Furthermore, he said, the La Cañada Unified School District’s election in November could bring a larger cross-section of voters out to the polls.
But Mayor Michael Davitt suggested LCUSD might not benefit from sharing Election Day with the city.
“I would hate to have a negative effect on the school district’s efforts in terms of their bond measure, if there were candidates who decided to run who were not in favor of that,” said Davitt, adding that he found the process fair.
“The process we have undertaken was open to everyone and 16 people submitted applications [Charles Gelhaar withdrew before interviews],” Davitt said. “The applicants are expecting us to make an appointment, or at least to try. The community is thinking we’re going to do that.”

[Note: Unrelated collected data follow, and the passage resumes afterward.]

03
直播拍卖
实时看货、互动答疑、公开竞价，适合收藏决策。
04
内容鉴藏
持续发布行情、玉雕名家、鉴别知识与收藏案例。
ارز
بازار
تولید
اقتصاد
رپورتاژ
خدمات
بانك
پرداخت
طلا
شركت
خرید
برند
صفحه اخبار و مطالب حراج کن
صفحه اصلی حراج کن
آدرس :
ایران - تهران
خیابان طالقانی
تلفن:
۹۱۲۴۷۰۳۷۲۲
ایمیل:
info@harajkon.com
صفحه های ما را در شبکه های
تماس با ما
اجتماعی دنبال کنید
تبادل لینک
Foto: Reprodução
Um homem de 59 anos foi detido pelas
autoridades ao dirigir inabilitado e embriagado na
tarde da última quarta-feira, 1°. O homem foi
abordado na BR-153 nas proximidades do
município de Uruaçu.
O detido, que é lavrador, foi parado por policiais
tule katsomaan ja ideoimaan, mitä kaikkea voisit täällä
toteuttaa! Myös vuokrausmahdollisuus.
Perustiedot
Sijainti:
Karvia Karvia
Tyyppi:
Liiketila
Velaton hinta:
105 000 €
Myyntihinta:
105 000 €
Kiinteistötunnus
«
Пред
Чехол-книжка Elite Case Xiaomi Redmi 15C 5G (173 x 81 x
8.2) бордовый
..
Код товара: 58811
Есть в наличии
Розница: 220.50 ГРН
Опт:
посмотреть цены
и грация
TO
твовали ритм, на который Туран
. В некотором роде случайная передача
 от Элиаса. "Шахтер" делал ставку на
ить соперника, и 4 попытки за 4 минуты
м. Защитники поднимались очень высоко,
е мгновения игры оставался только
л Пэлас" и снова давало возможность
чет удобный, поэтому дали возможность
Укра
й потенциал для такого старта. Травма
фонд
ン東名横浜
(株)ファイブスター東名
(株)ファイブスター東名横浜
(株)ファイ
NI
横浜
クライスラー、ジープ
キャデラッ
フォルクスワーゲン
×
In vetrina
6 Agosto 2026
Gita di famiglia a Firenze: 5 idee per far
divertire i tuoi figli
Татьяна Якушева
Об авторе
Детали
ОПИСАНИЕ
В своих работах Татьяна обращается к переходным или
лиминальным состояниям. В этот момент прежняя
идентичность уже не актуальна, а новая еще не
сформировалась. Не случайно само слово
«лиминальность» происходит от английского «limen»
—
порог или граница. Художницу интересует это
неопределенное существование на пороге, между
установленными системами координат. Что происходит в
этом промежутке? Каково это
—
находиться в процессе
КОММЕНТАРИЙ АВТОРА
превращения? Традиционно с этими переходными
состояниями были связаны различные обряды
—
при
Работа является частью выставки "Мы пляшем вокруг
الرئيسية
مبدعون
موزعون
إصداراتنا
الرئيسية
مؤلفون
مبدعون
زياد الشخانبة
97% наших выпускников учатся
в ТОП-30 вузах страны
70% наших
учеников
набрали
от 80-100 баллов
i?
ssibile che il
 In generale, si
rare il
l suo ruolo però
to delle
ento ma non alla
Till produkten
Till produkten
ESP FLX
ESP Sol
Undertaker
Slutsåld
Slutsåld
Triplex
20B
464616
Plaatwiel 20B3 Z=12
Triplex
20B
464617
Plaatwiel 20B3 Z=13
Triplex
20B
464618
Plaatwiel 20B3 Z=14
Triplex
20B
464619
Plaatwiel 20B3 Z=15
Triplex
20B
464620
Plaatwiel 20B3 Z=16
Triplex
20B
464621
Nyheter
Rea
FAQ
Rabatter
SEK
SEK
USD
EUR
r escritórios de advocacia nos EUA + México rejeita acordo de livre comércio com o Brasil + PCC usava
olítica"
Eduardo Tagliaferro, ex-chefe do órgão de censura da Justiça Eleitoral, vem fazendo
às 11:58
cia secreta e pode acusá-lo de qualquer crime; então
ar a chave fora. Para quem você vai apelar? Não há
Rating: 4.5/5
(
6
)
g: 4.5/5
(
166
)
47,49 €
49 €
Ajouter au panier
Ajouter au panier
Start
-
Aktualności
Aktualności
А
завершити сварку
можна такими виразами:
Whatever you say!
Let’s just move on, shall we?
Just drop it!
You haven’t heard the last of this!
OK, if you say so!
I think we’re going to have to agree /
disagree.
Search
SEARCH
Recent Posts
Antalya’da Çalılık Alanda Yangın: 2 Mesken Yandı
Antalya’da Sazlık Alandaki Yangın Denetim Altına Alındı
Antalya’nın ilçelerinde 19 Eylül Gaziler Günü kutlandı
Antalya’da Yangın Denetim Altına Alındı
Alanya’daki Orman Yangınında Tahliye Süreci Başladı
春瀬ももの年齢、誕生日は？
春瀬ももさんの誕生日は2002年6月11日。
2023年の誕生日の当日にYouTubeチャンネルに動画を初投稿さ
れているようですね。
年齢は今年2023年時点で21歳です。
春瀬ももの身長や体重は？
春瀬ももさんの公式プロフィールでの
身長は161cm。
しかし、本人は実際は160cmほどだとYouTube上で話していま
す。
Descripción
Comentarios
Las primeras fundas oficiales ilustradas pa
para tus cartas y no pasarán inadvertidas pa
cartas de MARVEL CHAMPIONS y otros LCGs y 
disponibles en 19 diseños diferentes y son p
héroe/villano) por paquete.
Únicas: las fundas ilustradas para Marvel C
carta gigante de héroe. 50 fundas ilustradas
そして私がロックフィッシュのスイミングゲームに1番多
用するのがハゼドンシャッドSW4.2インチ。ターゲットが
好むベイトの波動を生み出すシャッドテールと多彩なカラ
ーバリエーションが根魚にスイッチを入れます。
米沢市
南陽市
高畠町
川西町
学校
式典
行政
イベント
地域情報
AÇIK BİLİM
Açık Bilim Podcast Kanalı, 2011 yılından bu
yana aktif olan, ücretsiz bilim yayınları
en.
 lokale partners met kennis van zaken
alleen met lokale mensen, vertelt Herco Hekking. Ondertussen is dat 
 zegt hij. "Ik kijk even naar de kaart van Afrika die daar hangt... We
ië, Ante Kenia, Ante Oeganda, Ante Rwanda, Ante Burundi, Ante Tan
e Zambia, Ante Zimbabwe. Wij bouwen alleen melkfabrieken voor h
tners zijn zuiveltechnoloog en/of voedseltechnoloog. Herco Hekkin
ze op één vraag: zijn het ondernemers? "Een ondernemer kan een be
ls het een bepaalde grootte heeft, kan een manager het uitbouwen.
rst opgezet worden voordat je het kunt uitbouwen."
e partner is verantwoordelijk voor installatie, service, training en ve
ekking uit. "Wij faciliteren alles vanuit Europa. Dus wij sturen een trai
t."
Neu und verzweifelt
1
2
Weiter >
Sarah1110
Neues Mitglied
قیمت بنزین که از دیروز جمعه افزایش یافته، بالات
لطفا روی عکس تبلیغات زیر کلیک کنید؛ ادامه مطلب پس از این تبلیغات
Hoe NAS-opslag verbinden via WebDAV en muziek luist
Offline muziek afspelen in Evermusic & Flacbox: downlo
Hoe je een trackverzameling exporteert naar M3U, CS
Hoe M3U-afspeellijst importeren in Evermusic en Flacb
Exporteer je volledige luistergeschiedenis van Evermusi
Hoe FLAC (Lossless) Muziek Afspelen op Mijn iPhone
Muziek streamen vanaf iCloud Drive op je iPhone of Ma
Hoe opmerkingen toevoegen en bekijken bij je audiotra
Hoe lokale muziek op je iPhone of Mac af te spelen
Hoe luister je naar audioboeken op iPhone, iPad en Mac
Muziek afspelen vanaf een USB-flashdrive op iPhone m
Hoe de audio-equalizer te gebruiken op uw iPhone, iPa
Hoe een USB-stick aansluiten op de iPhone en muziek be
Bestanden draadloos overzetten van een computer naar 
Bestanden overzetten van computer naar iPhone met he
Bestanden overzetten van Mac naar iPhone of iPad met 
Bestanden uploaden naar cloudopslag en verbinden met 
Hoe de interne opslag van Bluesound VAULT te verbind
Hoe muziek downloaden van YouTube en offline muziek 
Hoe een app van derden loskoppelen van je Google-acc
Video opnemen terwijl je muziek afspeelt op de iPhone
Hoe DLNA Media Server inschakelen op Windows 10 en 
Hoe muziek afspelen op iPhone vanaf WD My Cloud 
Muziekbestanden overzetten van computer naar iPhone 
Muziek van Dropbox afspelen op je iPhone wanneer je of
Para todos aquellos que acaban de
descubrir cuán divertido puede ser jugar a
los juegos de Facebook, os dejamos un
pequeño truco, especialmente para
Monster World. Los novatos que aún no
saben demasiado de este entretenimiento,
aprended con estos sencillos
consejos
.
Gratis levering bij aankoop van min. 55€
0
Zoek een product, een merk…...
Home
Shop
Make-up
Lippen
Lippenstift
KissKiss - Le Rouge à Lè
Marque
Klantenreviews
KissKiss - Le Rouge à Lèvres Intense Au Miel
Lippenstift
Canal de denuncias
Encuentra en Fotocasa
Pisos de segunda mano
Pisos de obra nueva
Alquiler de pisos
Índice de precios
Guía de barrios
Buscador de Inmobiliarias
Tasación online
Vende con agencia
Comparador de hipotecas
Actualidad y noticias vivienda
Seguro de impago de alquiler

Walker was clear that she also wanted to choose on Tuesday.
“It’s time for our community to heal,” she said. “It’s very difficult for us to do that with that vacant seat there. The community put us in office because they want us to make the tough decisions. I can see no real benefit in carrying this on through November, I don’t think it’s good for the town, I don’t think it’s healthy.”
Eventually, Pieroni agreed to go forward with an appointment and nominated Brown. Walker seconded the motion and Curtis immediately concurred.
“We’re looking for someone who will hit the ground running and be up to speed from a council standpoint,” Curtis said. “Greg Brown makes the most sense.”
Spence’s death marked the second time a sitting LCF City Council member died while in office. According to Alexander, Jack Hastings’ death in 1997 led to a special election in 1998, when Deborah Orlik was elected to fill the vacancy for the remaining 10 months on that term, beating Anthony Portantino by two votes. Portantino, now a state Senator, went on to receive the most votes in the 1999 general municipal election.